EXTRACT TO READ
Sexual metazoans can be classified as hermaphroditic or dioecious. Hermaphrodism occurs in 70% of the animal phyla and about a third of all non-insect species, and has previously been regarded as derived from dioecy. We reexamine this view by considering the distribution of simultaneous hermaphrodism and dioecy across the animal phylogenetic tree. Reconstructing ancestral traits using the maximum parsimony method provides evidence that hermaphrodism is ancestral to metazoans, although secondarily derived in the speciose and well-studied taxa such as molluscs, annelids and arthropods. We also classify the fertilization behavior of each taxon as either broadcasting sperm to eggs produced by a number of individuals or localizing sperm around the eggs produced by a single individual (‘broadcast spawning’/’localized fertilization’), to find that broadcast spawning is ancestral. We hypothesize that the two trends from hermaphrodism to dioecy and from broadcast spawning to localized fertilization are coupled. Hence dioecy may be regarded as a specialization to ensure sperm delivery to the site of egg production. We build a population genetic model to formalize this idea.

EXTRACTED RECORDS
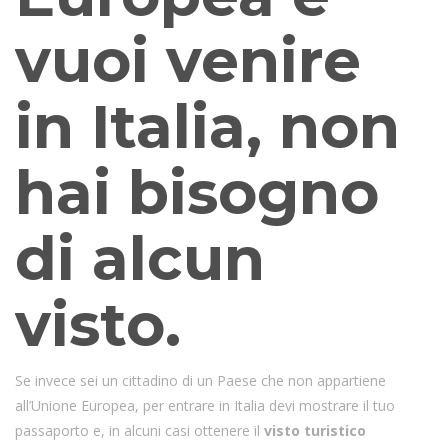
vuoi venire
in Italia, non
hai bisogno
di alcun
visto.
Se invece sei un cittadino di un Paese che non appartiene
all’Unione Europea, per entrare in Italia devi mostrare il tuo
passaporto e, in alcuni casi ottenere il
visto turistico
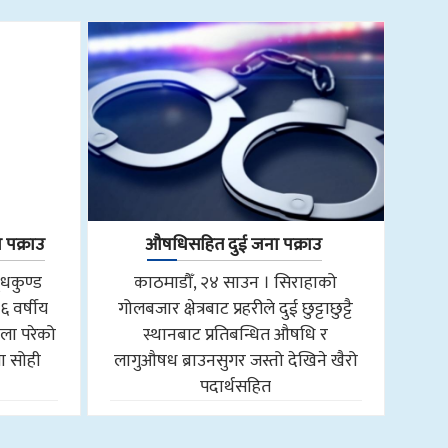
 पक्राउ
औषधिसहित दुई जना पक्राउ
ुधकुण्ड
काठमाडौँ, २४ साउन । सिराहाको
६ वर्षीय
गोलबजार क्षेत्रबाट प्रहरीले दुई छुट्टाछुट्टै
ला परेको
स्थानबाट प्रतिबन्धित औषधि र
ा सोही
लागुऔषध ब्राउनसुगर जस्तो देखिने खैरो
पदार्थसहित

REQUIRED ACTION
Please continue the passage on hermaphrodism and dioecy from the point where it stops. The items have no connection to the passage on hermaphrodism and dioecy.

RESPONSE AREA
Results/Conclusions

To derive conditions for the stability of hermaphrodism and dioecy, we conceptualize a trade-off between the concentration of sperm delivered by an individual and the amount of resources available for gamete production. When investment in sperm concentration is adaptive, but decreases the resources available for both sperm and egg production, evolution causes specialization into males that invest in sperm concentration and females that do not. Males then invade a hermaphroditic population to reach a polymorphism between males and hermaphrodites. Subsequent invasion by females leads to the displacement of the hermaphrodites and evolution of dioecy. We suggest that conditions of high resource availability, population density and mobility may decrease the cost of sperm concentration relative to its benefits, and hence favor the evolution of dioecy from hermaphrodism.

Previous models for the evolution of hermaphrodism and dioecy consider the effects of locating and competing for mates, opportunities and costs to selfing and trade-offs between resources available for the male and female functions in selecting for hermaphrodism or dioecy. Compared to some of these models, we provide a more mechanistic basis for selection on hermaphrodism or dioecy, and also shift attention from the number of matings to the effectiveness of each mating as a selective force. We outline tests for support of our model.